To aid with this epidemic, the Food and Drug Association (FDA) has passed new guidelines that target the main brands and culprits of underage vaping: JUULs, Vuse, MarkTenXL, Blu e-cigs and Logic. These manufacturers as well as different distributors of the brands have been illegally selling to minors. This results in a nicotine addiction at a young age. To best protect minors, the FDA has issued more than 77,000 warning letters, 135 no-tobacco sale complaints and 18,560 civil money penalty cases to these brands and companies as of September 1, 2018.

In addition to launching an anti-vaping campaign aimed at teens and potentially ceasing online sales, this statement was released by the FDA on September 12, 2018:

“The agency is asking each company to submit to the FDA, within 60 days, how they will address widespread youth access and use of their products.
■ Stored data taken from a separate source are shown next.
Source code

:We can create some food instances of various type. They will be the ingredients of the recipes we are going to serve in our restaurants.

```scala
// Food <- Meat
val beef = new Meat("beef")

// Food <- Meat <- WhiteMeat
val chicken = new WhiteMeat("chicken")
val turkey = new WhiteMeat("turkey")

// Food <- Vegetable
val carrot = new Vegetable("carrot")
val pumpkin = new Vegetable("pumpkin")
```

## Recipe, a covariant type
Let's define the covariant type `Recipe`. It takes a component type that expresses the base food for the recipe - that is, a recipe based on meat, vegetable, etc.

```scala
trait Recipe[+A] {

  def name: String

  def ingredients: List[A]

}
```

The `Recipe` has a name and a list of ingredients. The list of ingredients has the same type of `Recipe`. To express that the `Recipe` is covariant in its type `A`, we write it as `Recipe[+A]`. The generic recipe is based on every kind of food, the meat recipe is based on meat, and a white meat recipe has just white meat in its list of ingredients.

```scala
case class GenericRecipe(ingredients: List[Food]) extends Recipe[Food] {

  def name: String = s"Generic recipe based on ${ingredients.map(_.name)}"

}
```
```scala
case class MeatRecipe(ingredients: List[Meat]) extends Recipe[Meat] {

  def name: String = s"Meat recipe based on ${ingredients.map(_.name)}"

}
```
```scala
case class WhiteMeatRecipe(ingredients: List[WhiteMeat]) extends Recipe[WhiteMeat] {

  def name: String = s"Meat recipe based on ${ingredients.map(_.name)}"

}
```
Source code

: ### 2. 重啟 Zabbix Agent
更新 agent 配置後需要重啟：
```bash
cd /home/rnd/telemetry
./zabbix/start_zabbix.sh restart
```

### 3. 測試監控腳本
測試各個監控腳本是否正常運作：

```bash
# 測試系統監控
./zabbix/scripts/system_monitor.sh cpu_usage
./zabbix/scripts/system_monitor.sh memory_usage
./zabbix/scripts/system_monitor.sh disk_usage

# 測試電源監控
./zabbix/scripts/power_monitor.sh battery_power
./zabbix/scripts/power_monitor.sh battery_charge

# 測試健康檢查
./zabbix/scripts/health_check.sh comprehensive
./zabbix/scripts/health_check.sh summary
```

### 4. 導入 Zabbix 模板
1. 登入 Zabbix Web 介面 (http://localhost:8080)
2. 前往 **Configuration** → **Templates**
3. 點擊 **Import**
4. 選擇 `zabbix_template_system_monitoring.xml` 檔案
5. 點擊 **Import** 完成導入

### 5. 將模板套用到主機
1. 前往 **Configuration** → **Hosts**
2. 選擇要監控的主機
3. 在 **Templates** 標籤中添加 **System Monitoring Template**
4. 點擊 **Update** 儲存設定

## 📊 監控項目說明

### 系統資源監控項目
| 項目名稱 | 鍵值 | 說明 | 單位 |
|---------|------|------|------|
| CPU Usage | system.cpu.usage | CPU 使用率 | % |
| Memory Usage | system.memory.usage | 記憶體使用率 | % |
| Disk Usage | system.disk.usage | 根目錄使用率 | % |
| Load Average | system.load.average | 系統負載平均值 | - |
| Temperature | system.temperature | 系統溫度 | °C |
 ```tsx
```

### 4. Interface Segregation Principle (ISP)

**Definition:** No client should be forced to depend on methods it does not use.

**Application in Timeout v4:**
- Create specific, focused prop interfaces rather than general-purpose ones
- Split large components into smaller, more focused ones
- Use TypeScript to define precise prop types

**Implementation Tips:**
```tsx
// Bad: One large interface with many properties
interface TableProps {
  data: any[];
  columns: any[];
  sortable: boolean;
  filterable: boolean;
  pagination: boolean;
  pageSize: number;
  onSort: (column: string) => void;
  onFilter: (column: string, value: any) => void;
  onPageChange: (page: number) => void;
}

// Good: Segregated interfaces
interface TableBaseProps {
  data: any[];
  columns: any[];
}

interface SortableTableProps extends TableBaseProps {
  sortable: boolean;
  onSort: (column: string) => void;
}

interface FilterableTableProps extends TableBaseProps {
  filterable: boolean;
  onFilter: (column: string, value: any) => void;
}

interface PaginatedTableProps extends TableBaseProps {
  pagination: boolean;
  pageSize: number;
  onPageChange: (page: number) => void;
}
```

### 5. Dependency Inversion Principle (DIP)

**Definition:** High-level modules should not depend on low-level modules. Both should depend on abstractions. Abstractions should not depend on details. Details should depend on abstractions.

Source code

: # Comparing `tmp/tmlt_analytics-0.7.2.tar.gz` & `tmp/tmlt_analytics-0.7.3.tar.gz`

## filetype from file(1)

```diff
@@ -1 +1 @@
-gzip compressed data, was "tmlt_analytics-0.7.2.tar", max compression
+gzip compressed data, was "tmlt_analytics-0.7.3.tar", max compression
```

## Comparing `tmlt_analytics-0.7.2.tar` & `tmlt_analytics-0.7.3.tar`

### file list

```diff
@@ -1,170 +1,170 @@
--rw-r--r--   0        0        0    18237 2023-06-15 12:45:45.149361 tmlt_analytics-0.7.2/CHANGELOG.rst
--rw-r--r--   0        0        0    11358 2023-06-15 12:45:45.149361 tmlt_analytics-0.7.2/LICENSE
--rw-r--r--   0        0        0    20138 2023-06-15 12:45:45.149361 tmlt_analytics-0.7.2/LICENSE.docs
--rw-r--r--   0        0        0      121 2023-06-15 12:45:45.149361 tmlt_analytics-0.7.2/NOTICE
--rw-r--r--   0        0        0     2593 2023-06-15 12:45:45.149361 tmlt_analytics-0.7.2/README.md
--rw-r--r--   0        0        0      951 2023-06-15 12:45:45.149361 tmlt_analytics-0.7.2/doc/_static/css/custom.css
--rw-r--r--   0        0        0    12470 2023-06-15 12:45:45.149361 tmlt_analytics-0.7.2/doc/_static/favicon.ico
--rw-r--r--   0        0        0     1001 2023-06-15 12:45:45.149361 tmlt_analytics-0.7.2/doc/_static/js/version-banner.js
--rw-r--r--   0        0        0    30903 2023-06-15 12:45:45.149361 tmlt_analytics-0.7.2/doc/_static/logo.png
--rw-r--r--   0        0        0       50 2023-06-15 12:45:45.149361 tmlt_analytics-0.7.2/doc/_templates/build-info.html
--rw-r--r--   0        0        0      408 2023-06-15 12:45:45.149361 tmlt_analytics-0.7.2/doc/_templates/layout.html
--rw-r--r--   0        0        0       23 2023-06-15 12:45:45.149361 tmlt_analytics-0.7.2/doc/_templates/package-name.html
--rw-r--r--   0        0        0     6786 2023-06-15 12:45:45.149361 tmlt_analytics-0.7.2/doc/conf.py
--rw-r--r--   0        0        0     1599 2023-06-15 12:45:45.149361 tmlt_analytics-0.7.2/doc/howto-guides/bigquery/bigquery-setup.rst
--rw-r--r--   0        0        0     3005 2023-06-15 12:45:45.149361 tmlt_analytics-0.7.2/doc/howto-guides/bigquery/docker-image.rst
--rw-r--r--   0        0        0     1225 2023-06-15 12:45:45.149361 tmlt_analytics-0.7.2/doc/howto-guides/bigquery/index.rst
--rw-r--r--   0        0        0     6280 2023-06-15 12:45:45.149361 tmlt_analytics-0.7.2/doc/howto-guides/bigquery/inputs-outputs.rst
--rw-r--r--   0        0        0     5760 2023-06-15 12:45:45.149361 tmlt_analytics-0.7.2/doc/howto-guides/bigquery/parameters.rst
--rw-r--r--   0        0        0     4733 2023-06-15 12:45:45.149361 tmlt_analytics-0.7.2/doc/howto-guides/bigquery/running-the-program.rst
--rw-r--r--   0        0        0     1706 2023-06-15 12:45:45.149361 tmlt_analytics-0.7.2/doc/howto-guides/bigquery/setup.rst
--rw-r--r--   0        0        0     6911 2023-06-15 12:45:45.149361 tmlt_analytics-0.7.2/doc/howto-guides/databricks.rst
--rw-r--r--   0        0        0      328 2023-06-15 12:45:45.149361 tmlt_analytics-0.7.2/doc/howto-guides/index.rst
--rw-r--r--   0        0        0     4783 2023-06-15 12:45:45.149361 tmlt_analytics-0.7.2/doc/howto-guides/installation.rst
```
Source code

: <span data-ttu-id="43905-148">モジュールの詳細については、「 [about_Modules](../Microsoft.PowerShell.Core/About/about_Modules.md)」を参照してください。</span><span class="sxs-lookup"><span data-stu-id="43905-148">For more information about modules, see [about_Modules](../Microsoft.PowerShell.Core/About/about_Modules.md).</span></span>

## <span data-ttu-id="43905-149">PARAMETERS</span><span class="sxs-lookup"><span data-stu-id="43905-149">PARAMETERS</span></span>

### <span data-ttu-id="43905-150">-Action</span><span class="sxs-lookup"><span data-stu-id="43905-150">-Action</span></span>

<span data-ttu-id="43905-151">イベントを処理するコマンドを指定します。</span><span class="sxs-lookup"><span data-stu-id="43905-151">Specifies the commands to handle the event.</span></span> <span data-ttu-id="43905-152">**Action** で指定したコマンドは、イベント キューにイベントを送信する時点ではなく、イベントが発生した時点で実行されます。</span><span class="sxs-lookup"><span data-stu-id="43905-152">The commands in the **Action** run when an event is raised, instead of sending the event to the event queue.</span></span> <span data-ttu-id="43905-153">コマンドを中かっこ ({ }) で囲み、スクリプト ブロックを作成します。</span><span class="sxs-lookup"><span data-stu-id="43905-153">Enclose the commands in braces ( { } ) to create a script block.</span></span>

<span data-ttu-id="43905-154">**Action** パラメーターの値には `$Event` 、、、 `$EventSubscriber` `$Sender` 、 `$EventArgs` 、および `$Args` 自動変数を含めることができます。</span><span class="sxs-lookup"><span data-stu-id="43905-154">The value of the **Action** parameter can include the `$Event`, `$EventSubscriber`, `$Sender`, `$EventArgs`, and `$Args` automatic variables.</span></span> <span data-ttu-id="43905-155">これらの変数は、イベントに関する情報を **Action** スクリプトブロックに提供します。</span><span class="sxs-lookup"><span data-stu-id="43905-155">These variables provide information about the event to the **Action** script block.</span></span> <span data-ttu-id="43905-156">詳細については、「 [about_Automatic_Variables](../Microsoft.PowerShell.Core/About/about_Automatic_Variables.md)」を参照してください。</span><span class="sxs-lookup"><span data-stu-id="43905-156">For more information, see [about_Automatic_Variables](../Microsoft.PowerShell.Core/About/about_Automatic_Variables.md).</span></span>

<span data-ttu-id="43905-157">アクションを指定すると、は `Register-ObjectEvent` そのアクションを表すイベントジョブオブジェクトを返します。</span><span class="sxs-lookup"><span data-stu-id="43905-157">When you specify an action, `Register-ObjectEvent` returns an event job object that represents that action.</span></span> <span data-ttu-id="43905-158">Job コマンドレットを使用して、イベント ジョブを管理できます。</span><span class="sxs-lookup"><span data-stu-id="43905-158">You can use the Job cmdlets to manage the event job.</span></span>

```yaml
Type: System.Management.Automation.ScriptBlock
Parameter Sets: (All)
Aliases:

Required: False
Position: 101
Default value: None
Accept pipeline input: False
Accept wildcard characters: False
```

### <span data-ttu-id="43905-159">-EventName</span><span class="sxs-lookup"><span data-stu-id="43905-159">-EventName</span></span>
If they fail to do so […] may require brands to remove some or all flavored products that contribute to the rise in youth use, until they receive premarket authorization and otherwise meet all obligations under law.”

What do students think about all of this? A couple of students here at SNHU gave some new insight on this epidemic with underage vaping and use of e-cigarettes in regards to the new laws to be passed by the FDA.

“It is a good idea to stop people from starting. If you don’t already [use] JUUL, don’t start now.” said Ryan Ulcickas (’22), a freshman at SNHU.

Another freshman, Jacob DaRosa (’22), agreed with this by saying, “The reason I began using JUUL and vaping was because a lot of my friends in high school did it. I think it is important to stop underage use because kids are getting addicted [to nicotine] at a young age.”

Both students think that it would be difficult for the FDA to crack down on usage because the kids are always going to find a way to do something. “If you have willpower, you have a way,” said Ulcickas.

DaRosa said that he would no longer continue vaping or using JUUL if the flavors were taken out of the picture, but Ulcickas had a different insight.

“The tobacco flavors are gross, and having no flavor also seems gross. I would still do it because I like the thrill of it, and I think this is part of the problem for kids, too,” Ulcickas said.

Both students also had some interesting thoughts about the effects of these new implementations on college campuses, and how college students may react. They suggested that this may lead to using cigars or cigarettes. Or, they could quit altogether, which could lead to withdrawal symptoms such as depression.

What do you think? Will this be the end of the JUUL era, or will JUUL be able to come up with a plan that is effective enough to stop underage use while also maintaining their flavors? Should flavors be taken away? How do we stop underage vaping and smoking?

It starts with a simple message: it’s not always cool to JUUL.